Ancak benim bu bakış açımla aslında onlar da hayvanlara iyilikten çok kötülük ediyorlar sanki. Hayvanların doğalarına müdahale ediyorlar.
Eğer bir sakatlığı olup da iyileştirmek için ise bu yaptıkları tamam, ama en azından iyileştikten sonra bence doğal yaşamına dönmelerine müsaade etseler daha iyi olabilir.
Böyle diyorum, ama sakatlığı kalıcı bir hayvansa mecbursunuz evde bakmaya, bunu da anlıyorum.
En azından sağlıklı bir hayvan ile zamanı geldiğinde vedalaşmak iyi olabilir.
Evlerde hayvan besleme alışkanlığımızı yavaş yavaş terk etmeliyiz bence.
***
Peki doğal ortamları diyorum da, büyük şehirlerde öyle doğal ortam diye bir yer yok ki! Ormanlara bırakılan süs hayvanlarının halini biraz önce yazdım zaten.
Büyük şehirlerde gerçekten doğal ortamda yaşasın diye ev hayvanları ile vedalaşmak istesek bile ne yapacağız?
Kırsal bir yerlere gidip oralara salalım!
Bu bir çözüm olabilir mi?
Doğrusunu istiyorsanız ev ortamına yeterince alışmış bir ev hayvanının tekrar doğal ortama alışması da o kadar kolay değil.
Hatta bir de küçücükten bize alışmışlarsa bence imkânsız.
Sanırım mecburuz fazla abartmadan bir ikisini evde beslemeye.
Madem ailenin bir ferdi olmalarını istemişiz, öyleyse bir aile ferdi gibi davranışı hakkediyorlar demektir aile dostlarımız.
Öyle sıkılınca ormanlara sokaklara salmak olmaz.
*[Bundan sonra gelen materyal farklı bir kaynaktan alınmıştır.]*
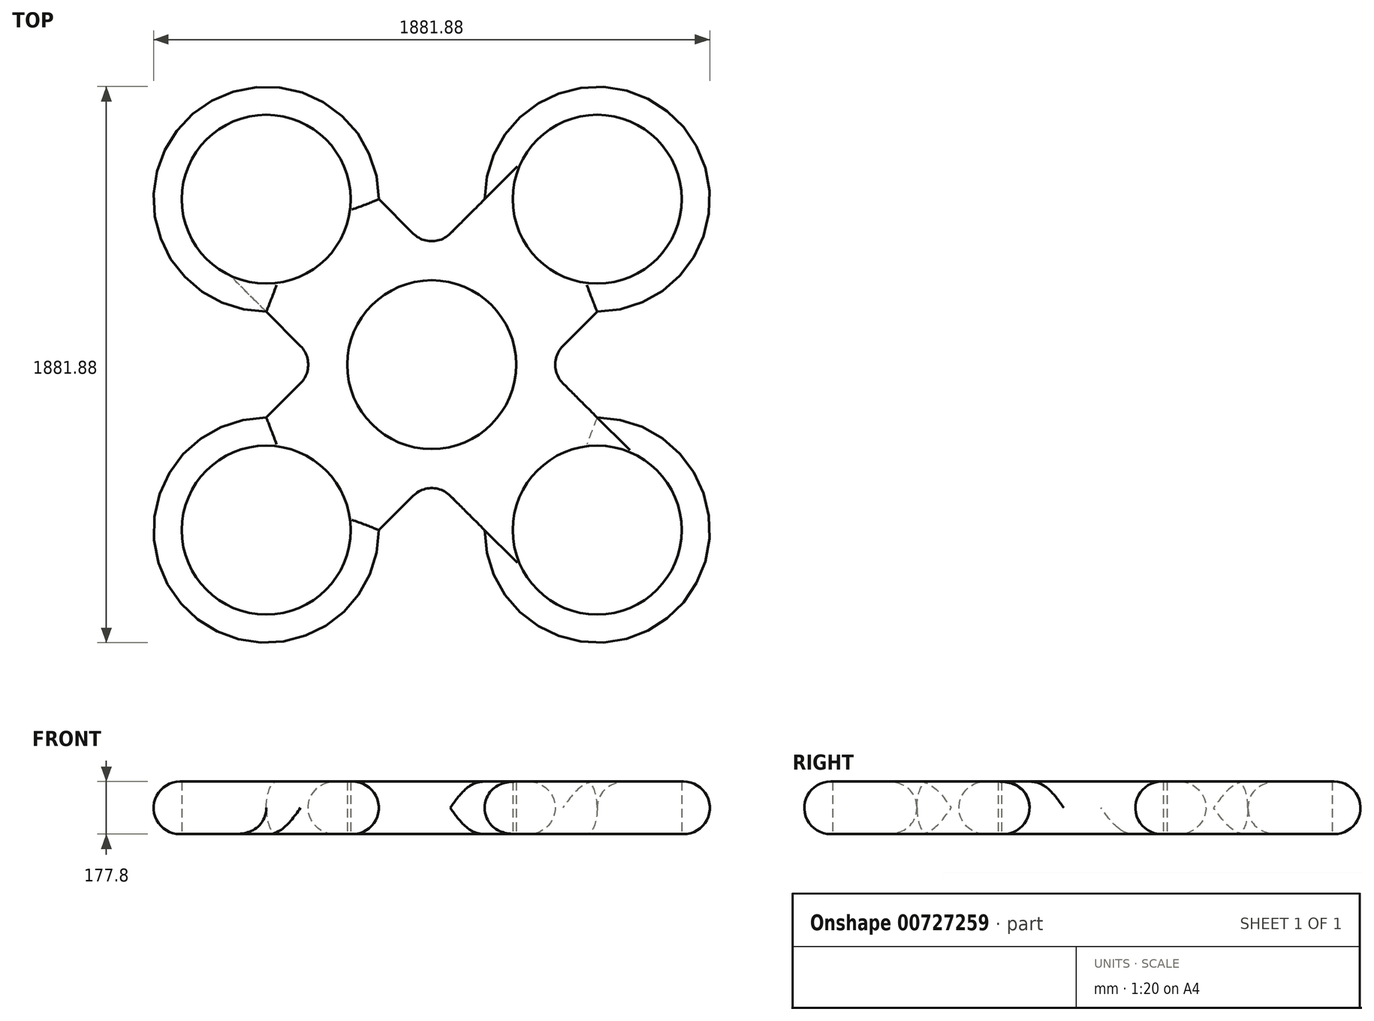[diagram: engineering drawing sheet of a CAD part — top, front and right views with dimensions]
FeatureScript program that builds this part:
annotation { "Feature Type Name" : "Feature", "Feature Type Description" : "" }
export const myFeature = defineFeature(function(context is Context, id is Id, definition is map)
    precondition{}
    {
        {
            var Q0;
            Q0=qCreatedBy(makeId("Top.planeOp"),FACE);
            var sketch = newSketch(context, id + "F0", { "sketchPlane" : qUnion([Q0])});
            skCircle(sketch, "E0", {"center": v(0, 0) * mm, "radius": 285.75 * mm});
            skCircle(sketch, "E1", {"center": v(0, 0) * mm, "radius": 381 * mm});
            skLineSegment(sketch, "E2", {"start": v(0, 0) * mm, "end": v(0, 762) * mm});
            skPoint(sketch, "E3.0.midPoint", {"position": v(0, 762) * mm});
            skCircle(sketch, "E4", {"center": v(-559.94, 559.94) * mm, "radius": 285.75 * mm});
            skCircle(sketch, "E5", {"center": v(-559.94, 559.94) * mm, "radius": 381 * mm});
            skLineSegment(sketch, "E6", {"start": v(0, 381) * mm, "end": v(-178.94, 559.94) * mm});
            skLineSegment(sketch, "E7", {"start": v(-381, 0) * mm, "end": v(-559.94, 178.94) * mm});
            skCircle(sketch, "E8", {"center": v(559.94, 559.94) * mm, "radius": 285.75 * mm});
            skCircle(sketch, "E9", {"center": v(559.94, 559.94) * mm, "radius": 381 * mm});
            skLineSegment(sketch, "E10", {"start": v(0, 381) * mm, "end": v(178.94, 559.94) * mm});
            skLineSegment(sketch, "E11", {"start": v(381, 0) * mm, "end": v(559.94, 178.94) * mm});
            skCircle(sketch, "E12", {"center": v(559.94, -559.94) * mm, "radius": 285.75 * mm});
            skCircle(sketch, "E13", {"center": v(559.94, -559.94) * mm, "radius": 381 * mm});
            skLineSegment(sketch, "E14", {"start": v(0, -381) * mm, "end": v(178.94, -559.94) * mm});
            skLineSegment(sketch, "E15", {"start": v(381, 0) * mm, "end": v(559.94, -178.94) * mm});
            skCircle(sketch, "E16", {"center": v(-559.94, -559.94) * mm, "radius": 285.75 * mm});
            skCircle(sketch, "E17", {"center": v(-559.94, -559.94) * mm, "radius": 381 * mm});
            skLineSegment(sketch, "E18", {"start": v(-381, 0) * mm, "end": v(-559.94, -178.94) * mm});
            skLineSegment(sketch, "E19", {"start": v(0, -381) * mm, "end": v(-178.94, -559.94) * mm});
            skSolve(sketch);
        }
        {
            var Q0;
            {var subQ0=sQuery(id+"F0.wireOp",EDGE,"sOMEycEi-MdqB-uUI0-WZba-tYQb8DUVvBA8");Q0=makeQuery(id+"F0.imprint","IMPRINT",FACE,{"disambiguationData":[TD([[makeQuery(id+"F0.imprint","IMPRINT",EDGE,{"derivedFrom":subQ0}),1.0]])]});}
            var Q1;
            {var subQ0=sQuery(id+"F0.wireOp",EDGE,"q6DWFzyf-PYHz-5VbU-MnMN-QwQLJZp00MLm");Q1=makeQuery(id+"F0.imprint","IMPRINT",FACE,{"disambiguationData":[TD([[makeQuery(id+"F0.imprint","IMPRINT",EDGE,{"derivedFrom":subQ0}),1.0]])]});}
            var Q2;
            {var subQ0=sQuery(id+"F0.wireOp",EDGE,"2G3Iw2K2-ujzs-mwtG-Kt6d-7udmvSFRi98N");Q2=makeQuery(id+"F0.imprint","IMPRINT",FACE,{"disambiguationData":[TD([[makeQuery(id+"F0.imprint","IMPRINT",EDGE,{"derivedFrom":subQ0}),-1.0]])]});}
            var Q3;
            {var subQ0=sQuery(id+"F0.wireOp",EDGE,"acN5SHeT-FAdY-YJyH-kvA1-sv4Ht1ptY0J2");Q3=makeQuery(id+"F0.imprint","IMPRINT",FACE,{"disambiguationData":[TD([[makeQuery(id+"F0.imprint","IMPRINT",EDGE,{"derivedFrom":subQ0}),-1.0]])]});}
            var Q4;
            Q4=makeQuery(id+"F0.imprint","IMPRINT",FACE,{"disambiguationData":[TD([[makeQuery(id+"F0.imprint","IMPRINT",EDGE,{"derivedFrom":sQuery(id+"F0.wireOp",EDGE,"E0")}),-1.0]])]});
            var Q5;
            {var subQ1=sQuery(id+"F0.wireOp",EDGE,"E3.1");var subQ3=sQuery(id+"F0.wireOp",EDGE,"RLFRBpkf-K19b-q8CQ-DwKp-c1LprMLDoz8B");var subQ4=makeQuery(id+"F0.imprint","INTERSECT",VERTEX,{"derivedFrom":[subQ1,subQ3]});Q5=makeQuery(id+"F0.imprint","IMPRINT",FACE,{"disambiguationData":[TD([[makeQuery(id+"F0.imprint","IMPRINT",EDGE,{"disambiguationData":[TD([[subQ4,-1.0]])],"derivedFrom":subQ3}),-1.0]])]});}
            var Q6;
            {var subQ1=sQuery(id+"F0.wireOp",EDGE,"E3.1");var subQ3=sQuery(id+"F0.wireOp",EDGE,"RLFRBpkf-K19b-q8CQ-DwKp-c1LprMLDoz8B");var subQ4=makeQuery(id+"F0.imprint","INTERSECT",VERTEX,{"derivedFrom":[subQ1,subQ3]});Q6=makeQuery(id+"F0.imprint","IMPRINT",FACE,{"disambiguationData":[TD([[makeQuery(id+"F0.imprint","IMPRINT",EDGE,{"disambiguationData":[TD([[subQ4,1.0]])],"derivedFrom":subQ3}),-1.0]])]});}
            var Q7;
            {var subQ1=sQuery(id+"F0.wireOp",EDGE,"E3.2");var subQ3=sQuery(id+"F0.wireOp",EDGE,"1lw6dge2-0ASI-JQR3-Ic2Y-iIIyL2x1a0zL");var subQ4=makeQuery(id+"F0.imprint","INTERSECT",VERTEX,{"derivedFrom":[subQ1,subQ3]});Q7=makeQuery(id+"F0.imprint","IMPRINT",FACE,{"disambiguationData":[TD([[makeQuery(id+"F0.imprint","IMPRINT",EDGE,{"disambiguationData":[TD([[subQ4,-1.0]])],"derivedFrom":subQ3}),-1.0]])]});}
            var Q8;
            {var subQ1=sQuery(id+"F0.wireOp",EDGE,"E3.2");var subQ3=sQuery(id+"F0.wireOp",EDGE,"1lw6dge2-0ASI-JQR3-Ic2Y-iIIyL2x1a0zL");var subQ4=makeQuery(id+"F0.imprint","INTERSECT",VERTEX,{"derivedFrom":[subQ1,subQ3]});Q8=makeQuery(id+"F0.imprint","IMPRINT",FACE,{"disambiguationData":[TD([[makeQuery(id+"F0.imprint","IMPRINT",EDGE,{"disambiguationData":[TD([[subQ4,1.0]])],"derivedFrom":subQ3}),-1.0]])]});}
            var Q9;
            {var subQ1=sQuery(id+"F0.wireOp",EDGE,"E3.0");var subQ3=sQuery(id+"F0.wireOp",EDGE,"pi5Sw7Lp-ZabZ-SSrr-5lA3-6I5oRJSt0pTV");var subQ4=makeQuery(id+"F0.imprint","INTERSECT",VERTEX,{"derivedFrom":[subQ1,subQ3]});Q9=makeQuery(id+"F0.imprint","IMPRINT",FACE,{"disambiguationData":[TD([[makeQuery(id+"F0.imprint","IMPRINT",EDGE,{"disambiguationData":[TD([[subQ4,-1.0]])],"derivedFrom":subQ3}),-1.0]])]});}
            var Q10;
            {var subQ1=sQuery(id+"F0.wireOp",EDGE,"E3.0");var subQ3=sQuery(id+"F0.wireOp",EDGE,"gQGFOENC-yvVc-tpmk-VgxU-U4rg5gfOjFKJ");var subQ4=makeQuery(id+"F0.imprint","INTERSECT",VERTEX,{"derivedFrom":[subQ1,subQ3]});Q10=makeQuery(id+"F0.imprint","IMPRINT",FACE,{"disambiguationData":[TD([[makeQuery(id+"F0.imprint","IMPRINT",EDGE,{"disambiguationData":[TD([[subQ4,1.0]])],"derivedFrom":subQ3}),-1.0]])]});}
            var Q11;
            {var subQ1=sQuery(id+"F0.wireOp",EDGE,"E3.0");var subQ3=sQuery(id+"F0.wireOp",EDGE,"gQGFOENC-yvVc-tpmk-VgxU-U4rg5gfOjFKJ");var subQ4=makeQuery(id+"F0.imprint","INTERSECT",VERTEX,{"derivedFrom":[subQ1,subQ3]});Q11=makeQuery(id+"F0.imprint","IMPRINT",FACE,{"disambiguationData":[TD([[makeQuery(id+"F0.imprint","IMPRINT",EDGE,{"disambiguationData":[TD([[subQ4,-1.0]])],"derivedFrom":subQ3}),-1.0]])]});}
            var Q12;
            {var subQ1=sQuery(id+"F0.wireOp",EDGE,"E3.0");var subQ3=sQuery(id+"F0.wireOp",EDGE,"pi5Sw7Lp-ZabZ-SSrr-5lA3-6I5oRJSt0pTV");var subQ4=makeQuery(id+"F0.imprint","INTERSECT",VERTEX,{"derivedFrom":[subQ1,subQ3]});Q12=makeQuery(id+"F0.imprint","IMPRINT",FACE,{"disambiguationData":[TD([[makeQuery(id+"F0.imprint","IMPRINT",EDGE,{"disambiguationData":[TD([[subQ4,1.0]])],"derivedFrom":subQ3}),-1.0]])]});}
            extrude(context, id + "F1", {"entities" : qUnion([Q0, Q1, Q2, Q3, Q4, Q5, Q6, Q7, Q8, Q9, Q10, Q11, Q12]), "depth" : 177.8 * mm, "offsetDistance" : 25.4 * mm});
        }
        {
            var Q0;
            Q0 = qSketchRegion(id + "F0", true);
            extrude(context, id + "F2", {"entities" : qUnion([Q0]), "operationType" : NewBodyOperationType.ADD, "depth" : 177.8 * mm, "offsetDistance" : 25.4 * mm});
        }
        {
            var Q0;
            Q0=makeQuery(id+"F2.opExtrude","CAP_EDGE",EDGE,{"disambiguationData":[OSD([sQuery(id+"F0.wireOp",EDGE,"E17")])],"isStart":false});
            var Q1;
            Q1=makeQuery(id+"F2.opExtrude","CAP_EDGE",EDGE,{"disambiguationData":[OSD([sQuery(id+"F0.wireOp",EDGE,"E17")])],"isStart":true});
            var Q2;
            Q2=makeQuery(id+"F2.opExtrude","CAP_EDGE",EDGE,{"disambiguationData":[OSD([sQuery(id+"F0.wireOp",EDGE,"E19")])],"isStart":false});
            var Q3;
            Q3=makeQuery(id+"F2.opExtrude","CAP_EDGE",EDGE,{"disambiguationData":[OSD([sQuery(id+"F0.wireOp",EDGE,"E19")])],"isStart":true});
            var Q4;
            Q4=makeQuery(id+"F2.opExtrude","SWEPT_EDGE",EDGE,{"disambiguationData":[OSD([sQuery(id+"F0.wireOp",EDGE,"E1"),sQuery(id+"F0.wireOp",EDGE,"E14"),sQuery(id+"F0.wireOp",EDGE,"E19")])]});
            var Q5;
            Q5=makeQuery(id+"F2.opExtrude","SWEPT_EDGE",EDGE,{"disambiguationData":[OSD([sQuery(id+"F0.wireOp",EDGE,"E1"),sQuery(id+"F0.wireOp",EDGE,"E7"),sQuery(id+"F0.wireOp",EDGE,"E18")])]});
            var Q6;
            Q6=makeQuery(id+"F2.opExtrude","CAP_EDGE",EDGE,{"disambiguationData":[OSD([sQuery(id+"F0.wireOp",EDGE,"E5")])],"isStart":false});
            var Q7;
            Q7=makeQuery(id+"F2.opExtrude","CAP_EDGE",EDGE,{"disambiguationData":[OSD([sQuery(id+"F0.wireOp",EDGE,"E5")])],"isStart":true});
            var Q8;
            Q8=makeQuery(id+"F2.opExtrude","CAP_EDGE",EDGE,{"disambiguationData":[OSD([sQuery(id+"F0.wireOp",EDGE,"E18")])],"isStart":false});
            var Q9;
            Q9=makeQuery(id+"F2.opExtrude","CAP_EDGE",EDGE,{"disambiguationData":[OSD([sQuery(id+"F0.wireOp",EDGE,"E7")])],"isStart":false});
            var Q10;
            Q10=makeQuery(id+"F2.opExtrude","SWEPT_EDGE",EDGE,{"disambiguationData":[OSD([sQuery(id+"F0.wireOp",EDGE,"E1"),sQuery(id+"F0.wireOp",EDGE,"E6"),sQuery(id+"F0.wireOp",EDGE,"E10")])]});
            var Q11;
            Q11=makeQuery(id+"F2.opExtrude","CAP_EDGE",EDGE,{"disambiguationData":[OSD([sQuery(id+"F0.wireOp",EDGE,"E6")])],"isStart":false});
            var Q12;
            Q12=makeQuery(id+"F2.opExtrude","CAP_EDGE",EDGE,{"disambiguationData":[OSD([sQuery(id+"F0.wireOp",EDGE,"E6")])],"isStart":true});
            var Q13;
            Q13=makeQuery(id+"F2.opExtrude","CAP_EDGE",EDGE,{"disambiguationData":[OSD([sQuery(id+"F0.wireOp",EDGE,"E9")])],"isStart":true});
            var Q14;
            Q14=makeQuery(id+"F2.opExtrude","CAP_EDGE",EDGE,{"disambiguationData":[OSD([sQuery(id+"F0.wireOp",EDGE,"E9")])],"isStart":false});
            var Q15;
            Q15=makeQuery(id+"F2.opExtrude","SWEPT_EDGE",EDGE,{"disambiguationData":[OSD([sQuery(id+"F0.wireOp",EDGE,"E1"),sQuery(id+"F0.wireOp",EDGE,"E11"),sQuery(id+"F0.wireOp",EDGE,"E15")])]});
            var Q16;
            Q16=makeQuery(id+"F2.opExtrude","CAP_EDGE",EDGE,{"disambiguationData":[OSD([sQuery(id+"F0.wireOp",EDGE,"E11")])],"isStart":true});
            var Q17;
            Q17=makeQuery(id+"F2.opExtrude","CAP_EDGE",EDGE,{"disambiguationData":[OSD([sQuery(id+"F0.wireOp",EDGE,"E15")])],"isStart":true});
            var Q18;
            Q18=makeQuery(id+"F2.opExtrude","CAP_EDGE",EDGE,{"disambiguationData":[OSD([sQuery(id+"F0.wireOp",EDGE,"E13")])],"isStart":true});
            var Q19;
            Q19=makeQuery(id+"F2.opExtrude","CAP_EDGE",EDGE,{"disambiguationData":[OSD([sQuery(id+"F0.wireOp",EDGE,"E13")])],"isStart":false});
            var Q20;
            Q20=makeQuery(id+"F2.opExtrude","CAP_EDGE",EDGE,{"disambiguationData":[OSD([sQuery(id+"F0.wireOp",EDGE,"E11")])],"isStart":false});
            var Q21;
            Q21=makeQuery(id+"F2.opExtrude","CAP_EDGE",EDGE,{"disambiguationData":[OSD([sQuery(id+"F0.wireOp",EDGE,"E18")])],"isStart":true});
            fillet(context, id + "F3", {"entities" : qUnion([Q0, Q1, Q2, Q3, Q4, Q5, Q6, Q7, Q8, Q9, Q10, Q11, Q12, Q13, Q14, Q15, Q16, Q17, Q18, Q19, Q20, Q21]), "radius" : 88.9 * mm, "tangentPropagation" : true, "allowEdgeOverflow" : false});
        }
    });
Mecburuz bakacağız.
Ama öyle evi hayvanat bahçesine dönüştürmek de bizim kendi ruh sağlığımız için iyi bir şey değil bence.
***
Yavaş yavaş bırakalım evcil hayvan bakmayı.
Doğal yaşam ortamları kuralım onlar için. Bırakalım neyse hayatları öyle yaşasınlar.
Çok istiyorsak doğal yaşam ortamlarında gidip sevelim. Bana böylesi dağa doğru olurmuş gibi geliyor.
Bilmiyorum, ben böyle düşünüyorum.
Tüm hayvansever dostlara selam olsun buradan.
Ama ben Şeftali’yi gerçekten özledim.
Büyük kıza söyleyeyim bir sorsun, arkadaşı yine bir yerlere seyahate gitmeyi düşünmüyor muymuş acaba bu aralar.
Moskova’dan herkese sevgi ve saygılarımla.